# Part 2: Data Analytics
***
## Importing Libraries

In [422]:
import json
import pandas as pd
import requests
import numpy as np
import time
from sigfig import round

## Step 1: Crawling Real-World Datasets
***
The dataset that is extracted is about S&P500 stocks. S&P500 is a common equity indicies which include 500 of the largest companies listed on stock exchanges in the United States. 

First, the table of S&P500 companies is scarped from Wikipedia's __[S&P500 Companies](https://en.wikipedia.org/wiki/List_of_S%26P_500_companies)__ homepage. The columns of interest from this table are: Symbol of the stock (e.g. AAPL for Apple Inc.), Security (i.e. the company name), Global Industry Classification Standard (GICS) sector, and Headquarters Location. 

Second, common key metrics used in analysing stocks are scraped from __[Yahoo Finance](https://finance.yahoo.com/)__. The key metrics of interest are: Market Capitilisation, Revenue, Profit Margin, Earning per Share, Profit to Earnings ratio and Profit to Earning Growth ratio. These metrics are scraped by taking the symbols from the table acquired from Wikipedia and using them to create a url to the respective stock's statistics page (e.g. __https://finance.yahoo.com/quote/AAPL/key-statistics?p=AAPL__ for Apple Inc.)

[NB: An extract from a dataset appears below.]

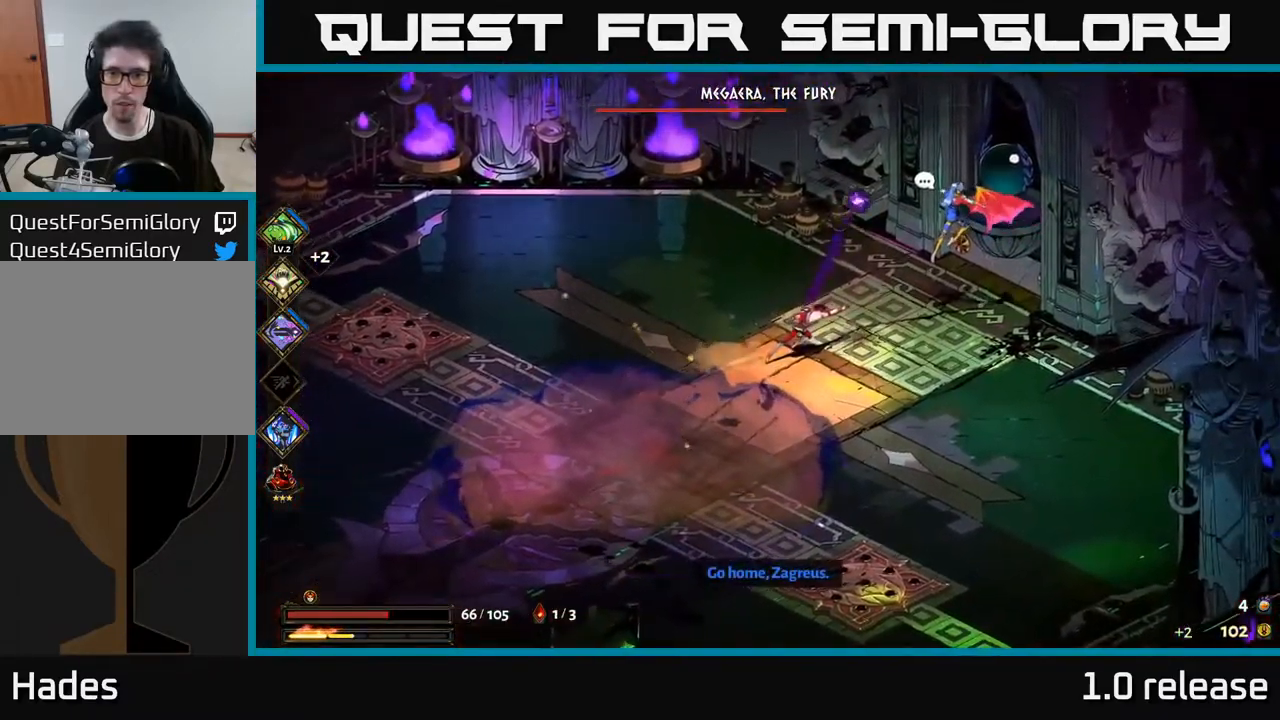
{"buttons": ["X"], "left_stick": "center", "right_stick": "center", "events": [[33, "X", "down"], [83, "A", "up"], [150, "X", "up"], [250, "X", "down"], [350, "X", "up"], [383, "left_stick", "center"], [483, "X", "down"]]}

The two tables are then merged and saved as `SnP500_raw.csv` in the directory of this jupyter notebook

<div class="alert alert-block alert-info">
<b>Note:</b> The data extracted from Yahoo Finance is accurate to date 02/12/2023.
</div>


In [2]:
# extracting list of SnP 500 companies from Wikipedia
url_link= 'https://en.wikipedia.org/wiki/List_of_S%26P_500_companies'
response = requests.get(url_link)
SnP500_raw = pd.read_html(response.text)[0]
SnP500_raw.head()

Unnamed: 0,Symbol,Security,GICS Sector,GICS Sub-Industry,Headquarters Location,Date added,CIK,Founded
0,MMM,3M,Industrials,Industrial Conglomerates,"Saint Paul, Minnesota",1957-03-04,66740,1902
1,AOS,A. O. Smith,Industrials,Building Products,"Milwaukee, Wisconsin",2017-07-26,91142,1916
2,ABT,Abbott,Health Care,Health Care Equipment,"North Chicago, Illinois",1957-03-04,1800,1888
3,ABBV,AbbVie,Health Care,Pharmaceuticals,"North Chicago, Illinois",2012-12-31,1551152,2013 (1888)
4,ACN,Accenture,Information Technology,IT Consulting & Other Services,"Dublin, Ireland",2011-07-06,1467373,1989


In [None]:
def yahoo_api_statistics(symbol:str):
    '''
    Returns a list of metrics commonly used to evaluate stocks.

            Parameters:
                    symbol (str): Stock symbols; e.g. AAPL for Apple

            Returns:
                    metrics_list (lst): List of key metrics in the given order:
                    1. Market Capitilisation (Market_cap)
                    2. Revenue (Revenue)
                    3. Profit Margin (Profit_margin)
                    4. Earning per Share (EPS)
                    5. Profit to Earnings ratio (PE_ratio)
                    6. Profit to Earnings Growth ratio (PEG)
    '''  
    # replaces a '.' to '-' in any symbol to produce the correct url to scrape data
    if "." in symbol:
        symbol = symbol.replace(".","-")
        
    statistics_url = ("https://finance.yahoo.com/quote/{symbol}/key-statistics?p={symbol}").format(symbol = symbol)
    response = requests.get(statistics_url, headers= {'User-agent': 'Mozilla/5.0'})
    df = pd.read_html(response.text)
    
    # Extracts individual metrics from the tables
    Market_cap = df[0].iloc[0,1]
    Revenue = df[-3].iloc[0,1]
    Profit_margin = df[5].iloc[0,1]
    EPS = df[-3].iloc[6,1]
    PE_ratio =  df[0].iloc[2,1]
    PEG = df[0].iloc[4,1]
    
    metrics_list = [Market_cap, Revenue, Profit_margin, EPS, PE_ratio, PEG]
    
    return metrics_list


# creating an empty list to store the metrics
metrics = []

# loops through symbols to extract 
for i in range(len(SnP500_raw)):
    
    # try/except to catch out any pages with errors
    try:
        symbol = SnP500_raw.iloc[i,0]
        input_list = yahoo_api_statistics(symbol)
        metrics.append(input_list)
    except:
        print(symbol)


In [9]:
# columns with units, where B = Billions and TTM = Trailing Twelve Months
columns_to_add = ['Market Cap / B', 'Revenue (TTM) / B', 'Profit Margin / %', 'Earnings per Share (TTM) / $', 'Price to Earning ratio (TTM)', 'Price to Earnings Growth ratio (5yr expected)']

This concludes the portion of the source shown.